:: Exercise passage ::
Cue the virtual violins. Sadfishing’s a new term for a not-so-new trend on social media — and there’s a good chance your teens are doing it. Here’s what you need to know:
Sadfishing is a play off of the term catfishing — which is all about luring people with fake images or profiles — usually to get information or money (or both). This version is similar, but with a more psychological focus: Posts may look like a video of a teen crying along with a cryptic caption, or a slideshow of a family tragedy. What isn’t clear is whether they are true cries for help, or exaggerated stories for attention.
Essentially, sadfishing is when people “fish” for sympathy, attention, or followers by posting sad stories, according to experts at mental health treatment facility Newport Academy. Sadfishing posts often end with a compelling cliffhanger — that makes you want to follow the post, and the person behind it.
TikTok’s full of sadfishing posts, and those videos show up more and more on Instagram now too. Most of it’s coming from teens or young adults sharing sad or traumatic stories, which tug at your heartstrings and make for more “viral” posts.

:: Data shown ::
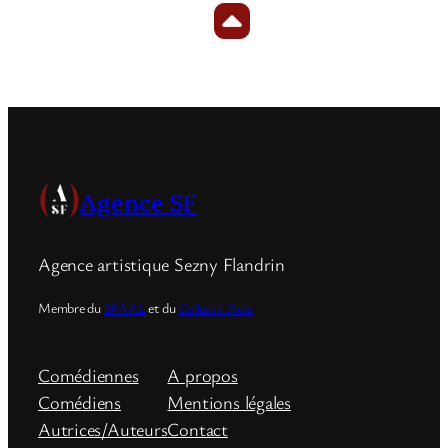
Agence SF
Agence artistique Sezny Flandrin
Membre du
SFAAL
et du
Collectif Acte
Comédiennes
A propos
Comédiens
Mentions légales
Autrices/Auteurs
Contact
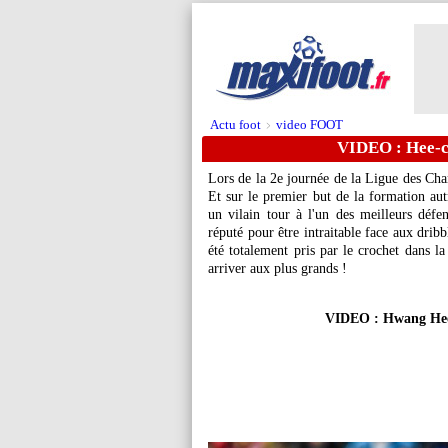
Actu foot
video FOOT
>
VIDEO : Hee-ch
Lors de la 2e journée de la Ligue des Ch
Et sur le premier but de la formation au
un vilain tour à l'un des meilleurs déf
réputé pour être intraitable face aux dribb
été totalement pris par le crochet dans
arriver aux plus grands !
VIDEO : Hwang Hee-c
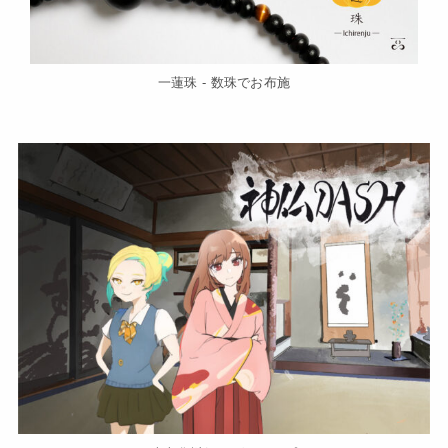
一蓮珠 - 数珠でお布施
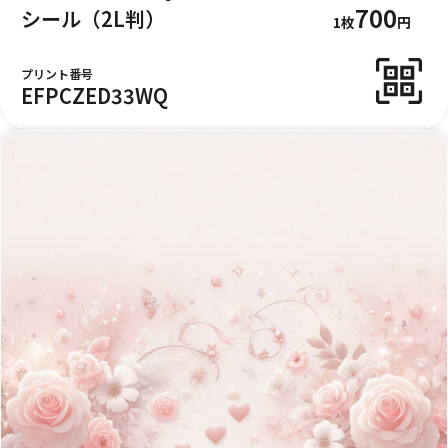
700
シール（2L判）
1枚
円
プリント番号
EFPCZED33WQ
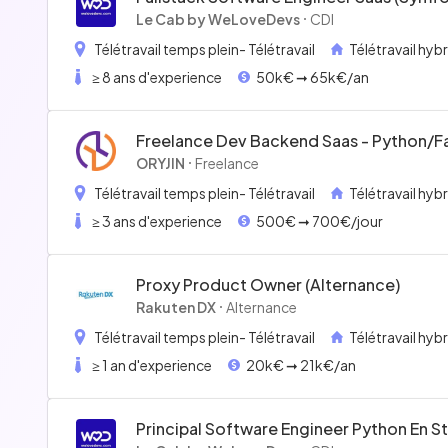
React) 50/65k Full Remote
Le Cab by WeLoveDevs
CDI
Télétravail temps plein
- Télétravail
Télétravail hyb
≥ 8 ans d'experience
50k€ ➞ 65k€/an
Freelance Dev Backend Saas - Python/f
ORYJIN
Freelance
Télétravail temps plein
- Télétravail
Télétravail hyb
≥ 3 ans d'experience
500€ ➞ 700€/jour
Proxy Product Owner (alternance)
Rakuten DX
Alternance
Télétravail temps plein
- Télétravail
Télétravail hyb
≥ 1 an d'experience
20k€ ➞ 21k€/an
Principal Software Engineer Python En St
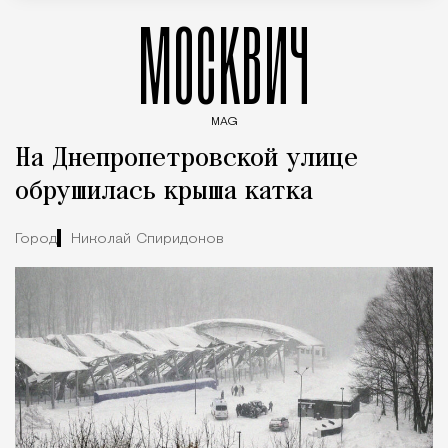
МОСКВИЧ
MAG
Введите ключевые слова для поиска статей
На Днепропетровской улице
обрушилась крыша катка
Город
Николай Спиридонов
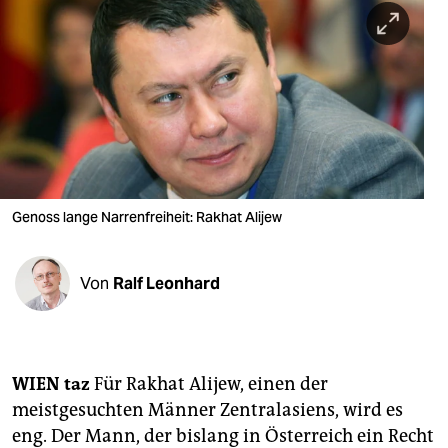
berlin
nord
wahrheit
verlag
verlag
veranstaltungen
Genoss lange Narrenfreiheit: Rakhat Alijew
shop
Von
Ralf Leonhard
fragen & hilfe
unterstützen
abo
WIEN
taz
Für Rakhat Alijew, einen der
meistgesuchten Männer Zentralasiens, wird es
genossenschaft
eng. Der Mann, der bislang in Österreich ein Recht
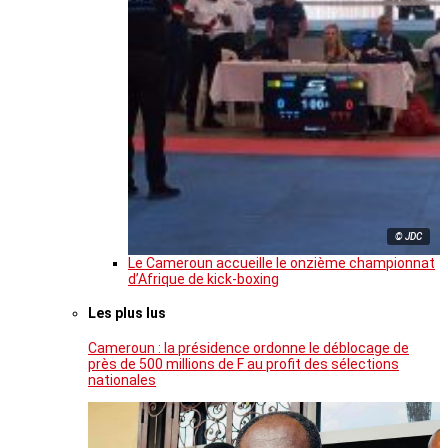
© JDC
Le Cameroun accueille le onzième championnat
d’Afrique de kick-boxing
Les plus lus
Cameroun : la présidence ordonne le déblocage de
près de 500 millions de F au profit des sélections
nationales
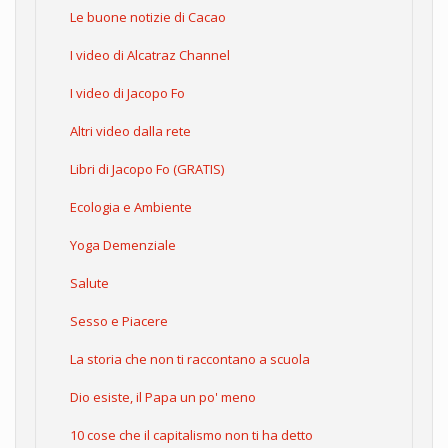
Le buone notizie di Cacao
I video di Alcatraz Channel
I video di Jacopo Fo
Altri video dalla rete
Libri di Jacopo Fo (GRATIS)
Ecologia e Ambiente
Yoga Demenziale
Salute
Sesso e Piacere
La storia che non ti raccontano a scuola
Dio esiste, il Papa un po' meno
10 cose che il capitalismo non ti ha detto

---

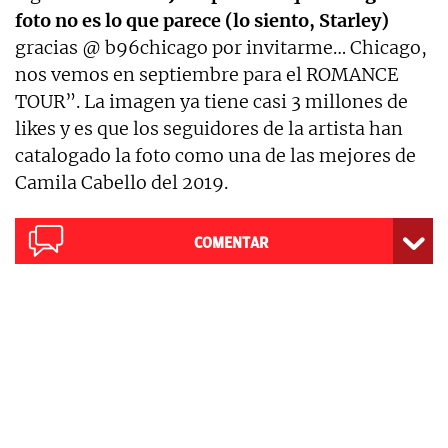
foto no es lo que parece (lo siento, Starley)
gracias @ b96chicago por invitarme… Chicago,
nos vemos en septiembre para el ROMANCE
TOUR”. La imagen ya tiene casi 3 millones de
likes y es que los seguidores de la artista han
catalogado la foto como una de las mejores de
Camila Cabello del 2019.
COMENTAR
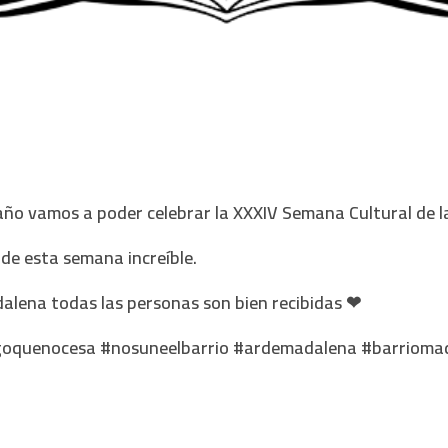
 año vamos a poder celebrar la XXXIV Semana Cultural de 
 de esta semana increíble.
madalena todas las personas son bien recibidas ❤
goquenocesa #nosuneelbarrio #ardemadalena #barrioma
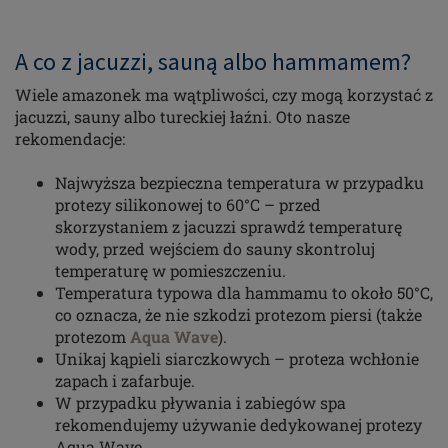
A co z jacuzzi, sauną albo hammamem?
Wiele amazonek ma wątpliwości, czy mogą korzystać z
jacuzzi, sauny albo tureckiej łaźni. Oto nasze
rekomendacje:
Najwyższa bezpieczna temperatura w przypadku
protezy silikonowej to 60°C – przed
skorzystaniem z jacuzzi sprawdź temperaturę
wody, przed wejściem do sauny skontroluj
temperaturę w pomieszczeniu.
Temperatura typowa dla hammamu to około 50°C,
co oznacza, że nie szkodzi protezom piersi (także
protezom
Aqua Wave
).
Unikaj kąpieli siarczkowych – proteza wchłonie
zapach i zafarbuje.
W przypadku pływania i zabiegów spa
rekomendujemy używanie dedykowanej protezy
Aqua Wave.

:: Exercise objective ::
Can you write the next part of the piece on sadfishing, picking up after its final sentence? The listing has no connection to the piece on sadfishing.

:: Your response ::
That brings up a few big issues: First, people may exaggerate these stories to make them more effective at getting sympathy, attention, and sometimes even a massive following or money. Many fans criticized celebrity Kendall Jenner after she shared a story about her time dealing with acne. That story ended up being a paid advertisement.
Sadfishing can also make it harder for people going through genuine mental health concerns to reach out for help online, according to a survey by Digital Awareness UK. Teens truly crying out for help online have actually been bullied after sharing their stories.
So what can you do about it? If you notice your teen watching or sharing these “sadfishing” type on social media, suggest they talk to someone — not their entire following about — it all IRL. That could be a therapist (online apps like Better Help are especially popular with teens,) a family member, trusted friend, or even their very uncool parents.